# ABOUT THIS EXERCISE
Could you set out the entries, from their first line through the line containing "Rusă LL A anul", as a Markdown table with a Row column for the row number and a Line column for the line itself, leaving out blank lines?

BEGIN INFORMATION SHOWN

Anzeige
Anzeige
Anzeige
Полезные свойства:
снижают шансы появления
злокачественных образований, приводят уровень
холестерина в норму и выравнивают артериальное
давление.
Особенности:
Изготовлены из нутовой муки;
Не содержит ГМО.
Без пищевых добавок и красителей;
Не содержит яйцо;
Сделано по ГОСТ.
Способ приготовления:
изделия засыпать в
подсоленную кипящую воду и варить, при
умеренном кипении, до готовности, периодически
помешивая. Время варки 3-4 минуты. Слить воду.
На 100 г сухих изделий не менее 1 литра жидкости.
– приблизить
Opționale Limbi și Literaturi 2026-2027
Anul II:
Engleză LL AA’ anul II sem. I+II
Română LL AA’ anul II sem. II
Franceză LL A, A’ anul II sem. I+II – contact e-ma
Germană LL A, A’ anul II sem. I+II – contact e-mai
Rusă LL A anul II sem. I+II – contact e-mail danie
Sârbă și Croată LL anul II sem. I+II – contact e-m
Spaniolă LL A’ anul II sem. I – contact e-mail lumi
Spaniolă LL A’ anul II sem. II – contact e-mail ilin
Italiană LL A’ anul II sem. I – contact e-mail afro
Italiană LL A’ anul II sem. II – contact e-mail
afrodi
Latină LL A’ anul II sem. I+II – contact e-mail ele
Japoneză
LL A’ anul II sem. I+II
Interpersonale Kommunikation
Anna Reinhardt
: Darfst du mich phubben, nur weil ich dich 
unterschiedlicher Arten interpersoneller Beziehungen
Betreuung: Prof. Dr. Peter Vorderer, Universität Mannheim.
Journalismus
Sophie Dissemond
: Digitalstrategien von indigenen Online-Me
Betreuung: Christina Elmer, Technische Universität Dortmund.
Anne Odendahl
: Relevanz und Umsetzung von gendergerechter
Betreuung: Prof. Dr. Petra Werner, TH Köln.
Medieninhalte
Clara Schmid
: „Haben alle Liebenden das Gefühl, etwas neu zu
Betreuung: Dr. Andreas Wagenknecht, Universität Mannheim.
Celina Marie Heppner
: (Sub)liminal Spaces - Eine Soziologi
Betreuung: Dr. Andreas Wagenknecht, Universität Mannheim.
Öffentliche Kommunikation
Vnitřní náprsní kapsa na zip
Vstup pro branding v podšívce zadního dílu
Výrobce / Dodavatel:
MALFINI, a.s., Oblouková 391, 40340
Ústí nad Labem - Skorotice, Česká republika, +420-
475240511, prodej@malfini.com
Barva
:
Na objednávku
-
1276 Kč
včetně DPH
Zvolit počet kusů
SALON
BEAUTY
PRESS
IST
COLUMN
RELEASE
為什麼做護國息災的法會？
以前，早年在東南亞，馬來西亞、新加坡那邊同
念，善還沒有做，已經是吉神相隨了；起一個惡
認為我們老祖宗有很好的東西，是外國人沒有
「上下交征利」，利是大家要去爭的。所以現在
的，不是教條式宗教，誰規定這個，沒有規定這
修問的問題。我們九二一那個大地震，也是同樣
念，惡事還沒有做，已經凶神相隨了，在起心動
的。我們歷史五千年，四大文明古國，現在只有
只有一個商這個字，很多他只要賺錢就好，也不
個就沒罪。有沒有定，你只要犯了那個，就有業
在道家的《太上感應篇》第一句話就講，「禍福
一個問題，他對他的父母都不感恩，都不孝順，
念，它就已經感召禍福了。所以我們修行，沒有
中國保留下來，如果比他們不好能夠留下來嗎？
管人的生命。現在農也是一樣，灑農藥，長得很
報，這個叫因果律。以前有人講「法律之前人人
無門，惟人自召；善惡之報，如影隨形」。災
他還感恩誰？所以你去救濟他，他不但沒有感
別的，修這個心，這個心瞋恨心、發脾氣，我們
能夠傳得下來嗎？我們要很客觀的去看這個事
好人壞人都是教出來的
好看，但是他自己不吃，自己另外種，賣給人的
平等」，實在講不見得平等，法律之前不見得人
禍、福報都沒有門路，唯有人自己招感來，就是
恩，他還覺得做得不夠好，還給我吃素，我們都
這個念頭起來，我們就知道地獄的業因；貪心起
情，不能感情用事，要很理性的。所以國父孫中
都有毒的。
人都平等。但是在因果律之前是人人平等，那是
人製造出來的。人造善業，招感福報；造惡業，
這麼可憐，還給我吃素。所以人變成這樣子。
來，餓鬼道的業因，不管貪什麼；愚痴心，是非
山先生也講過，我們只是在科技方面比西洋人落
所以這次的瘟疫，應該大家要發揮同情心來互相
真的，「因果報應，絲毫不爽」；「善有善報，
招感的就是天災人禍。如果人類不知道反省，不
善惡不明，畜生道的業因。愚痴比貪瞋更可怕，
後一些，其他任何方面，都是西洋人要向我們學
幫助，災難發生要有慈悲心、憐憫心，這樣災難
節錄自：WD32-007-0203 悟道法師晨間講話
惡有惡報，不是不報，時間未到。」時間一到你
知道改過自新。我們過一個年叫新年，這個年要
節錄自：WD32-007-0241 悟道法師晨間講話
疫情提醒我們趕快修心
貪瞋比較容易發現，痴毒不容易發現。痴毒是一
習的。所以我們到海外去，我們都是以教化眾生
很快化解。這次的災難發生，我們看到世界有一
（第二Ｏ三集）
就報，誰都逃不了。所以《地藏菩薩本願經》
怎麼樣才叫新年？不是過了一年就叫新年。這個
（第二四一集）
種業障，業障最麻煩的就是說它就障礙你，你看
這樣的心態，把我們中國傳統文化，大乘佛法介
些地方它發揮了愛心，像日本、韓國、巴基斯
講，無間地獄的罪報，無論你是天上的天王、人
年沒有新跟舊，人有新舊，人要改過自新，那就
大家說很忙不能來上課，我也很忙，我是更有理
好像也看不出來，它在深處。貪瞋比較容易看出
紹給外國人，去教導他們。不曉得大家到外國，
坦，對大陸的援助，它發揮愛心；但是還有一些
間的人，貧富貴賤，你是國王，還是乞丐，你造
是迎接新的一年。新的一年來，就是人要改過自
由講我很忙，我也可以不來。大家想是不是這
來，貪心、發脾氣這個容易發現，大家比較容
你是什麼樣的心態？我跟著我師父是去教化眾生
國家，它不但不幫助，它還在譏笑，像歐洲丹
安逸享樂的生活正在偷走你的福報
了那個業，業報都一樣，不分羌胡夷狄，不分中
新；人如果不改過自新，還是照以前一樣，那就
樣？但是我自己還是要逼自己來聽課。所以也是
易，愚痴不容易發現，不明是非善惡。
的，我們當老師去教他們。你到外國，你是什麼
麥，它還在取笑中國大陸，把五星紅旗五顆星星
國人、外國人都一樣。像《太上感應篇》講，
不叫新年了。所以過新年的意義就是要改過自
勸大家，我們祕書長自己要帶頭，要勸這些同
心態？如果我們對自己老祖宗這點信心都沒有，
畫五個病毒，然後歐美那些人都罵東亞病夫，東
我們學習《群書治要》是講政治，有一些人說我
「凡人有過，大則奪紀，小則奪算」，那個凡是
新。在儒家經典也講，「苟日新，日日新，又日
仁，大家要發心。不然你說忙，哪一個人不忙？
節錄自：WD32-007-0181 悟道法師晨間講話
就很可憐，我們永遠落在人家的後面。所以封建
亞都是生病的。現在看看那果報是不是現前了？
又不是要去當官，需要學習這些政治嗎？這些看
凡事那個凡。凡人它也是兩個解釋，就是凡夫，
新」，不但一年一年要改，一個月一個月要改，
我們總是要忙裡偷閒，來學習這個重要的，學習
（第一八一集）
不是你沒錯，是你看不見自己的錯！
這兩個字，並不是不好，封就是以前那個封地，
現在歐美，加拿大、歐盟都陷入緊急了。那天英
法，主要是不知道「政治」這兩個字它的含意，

END INFORMATION SHOWN

# SOLUTION TO THIS PROBLEM
| Row | Line |
|---|---|
| 1 | Anzeige |
| 2 | Anzeige |
| 3 | Anzeige |
| 4 | Полезные свойства: |
| 5 | снижают шансы появления |
| 6 | злокачественных образований, приводят уровень |
| 7 | холестерина в норму и выравнивают артериальное |
| 8 | давление. |
| 9 | Особенности: |
| 10 | Изготовлены из нутовой муки; |
| 11 | Не содержит ГМО. |
| 12 | Без пищевых добавок и красителей; |
| 13 | Не содержит яйцо; |
| 14 | Сделано по ГОСТ. |
| 15 | Способ приготовления: |
| 16 | изделия засыпать в |
| 17 | подсоленную кипящую воду и варить, при |
| 18 | умеренном кипении, до готовности, периодически |
| 19 | помешивая. Время варки 3-4 минуты. Слить воду. |
| 20 | На 100 г сухих изделий не менее 1 литра жидкости. |
| 21 | – приблизить |
| 22 | Opționale Limbi și Literaturi 2026-2027 |
| 23 | Anul II: |
| 24 | Engleză LL AA’ anul II sem. I+II |
| 25 | Română LL AA’ anul II sem. II |
| 26 | Franceză LL A, A’ anul II sem. I+II – contact e-ma |
| 27 | Germană LL A, A’ anul II sem. I+II – contact e-mai |
| 28 | Rusă LL A anul II sem. I+II – contact e-mail danie |